[Dataset entries]
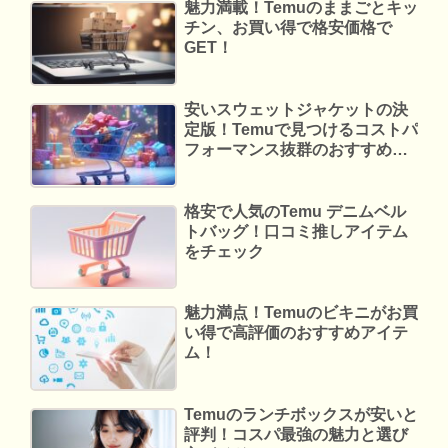
魅力満載！Temuのままごとキッ
チン、お買い得で格安価格で
GET！
安いスウェットジャケットの決
定版！Temuで見つけるコストパ
フォーマンス抜群のおすすめア
イテム
格安で人気のTemu デニムベル
トバッグ！口コミ推しアイテム
をチェック
魅力満点！Temuのビキニがお買
い得で高評価のおすすめアイテ
ム！
Temuのランチボックスが安いと
評判！コスパ最強の魅力と選び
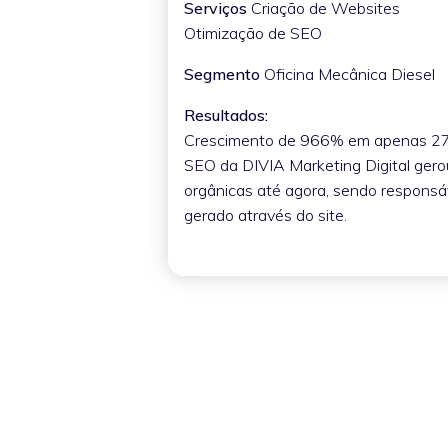
Serviços
Criação de Websites
Otimização de SEO
Segmento
Oficina Mecânica Diesel
Resultados:
Crescimento de 966% em apenas 27 
SEO da DIVIA Marketing Digital gerou
orgânicas até agora, sendo responsá
gerado através do site.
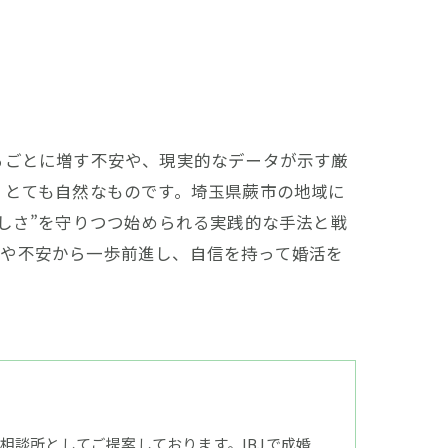
るごとに増す不安や、現実的なデータが示す厳
、とても自然なものです。埼玉県蕨市の地域に
しさ”を守りつつ始められる実践的な手法と戦
いや不安から一歩前進し、自信を持って婚活を
談所としてご提案しております。IBJで成婚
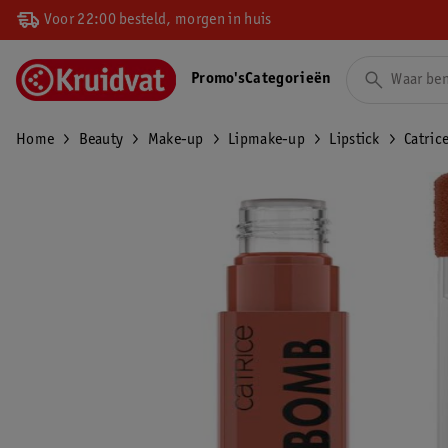
Voor 22:00 besteld, morgen in huis
Promo's
Categorieën
Home
Beauty
Make-up
Lipmake-up
Lipstick
Catric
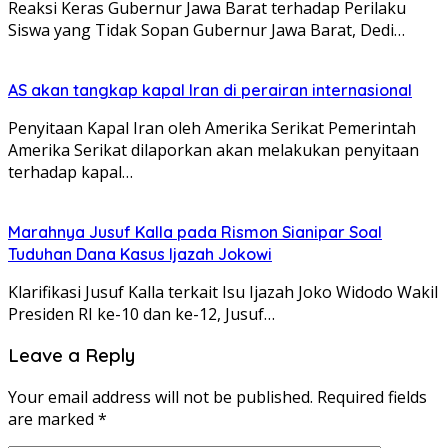
Reaksi Keras Gubernur Jawa Barat terhadap Perilaku
Siswa yang Tidak Sopan Gubernur Jawa Barat, Dedi…
AS akan tangkap kapal Iran di perairan internasional
Penyitaan Kapal Iran oleh Amerika Serikat Pemerintah
Amerika Serikat dilaporkan akan melakukan penyitaan
terhadap kapal…
Marahnya Jusuf Kalla pada Rismon Sianipar Soal
Tuduhan Dana Kasus Ijazah Jokowi
Klarifikasi Jusuf Kalla terkait Isu Ijazah Joko Widodo Wakil
Presiden RI ke-10 dan ke-12, Jusuf…
Leave a Reply
Your email address will not be published.
Required fields
are marked
*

→ **Exercise**:
Repeat the preceding records precisely, and leave every picture out of the copy.

→ **Response**:
魅力満載！Temuのままごとキッ
チン、お買い得で格安価格で
GET！
安いスウェットジャケットの決
定版！Temuで見つけるコストパ
フォーマンス抜群のおすすめア
イテム
格安で人気のTemu デニムベル
トバッグ！口コミ推しアイテム
をチェック
魅力満点！Temuのビキニがお買
い得で高評価のおすすめアイテ
ム！
Temuのランチボックスが安いと
評判！コスパ最強の魅力と選び
Serviços
Criação de Websites
Otimização de SEO
Segmento
Oficina Mecânica Diesel
Resultados:
Crescimento de 966% em apenas 27 
SEO da DIVIA Marketing Digital gerou
orgânicas até agora, sendo responsá
gerado através do site.
るごとに増す不安や、現実的なデータが示す厳
、とても自然なものです。埼玉県蕨市の地域に
しさ”を守りつつ始められる実践的な手法と戦
いや不安から一歩前進し、自信を持って婚活を
談所としてご提案しております。IBJで成婚
Voor 22:00 besteld, morgen in huis
Promo's
Categorieën
Home
Beauty
Make-up
Lipmake-up
Lipstick
Catric
Reaksi Keras Gubernur Jawa Barat terhadap Perilaku
Siswa yang Tidak Sopan Gubernur Jawa Barat, Dedi…
AS akan tangkap kapal Iran di perairan internasional
Penyitaan Kapal Iran oleh Amerika Serikat Pemerintah
Amerika Serikat dilaporkan akan melakukan penyitaan
terhadap kapal…
Marahnya Jusuf Kalla pada Rismon Sianipar Soal
Tuduhan Dana Kasus Ijazah Jokowi
Klarifikasi Jusuf Kalla terkait Isu Ijazah Joko Widodo Wakil
Presiden RI ke-10 dan ke-12, Jusuf…
Leave a Reply
Your email address will not be published.
Required fields
are marked
*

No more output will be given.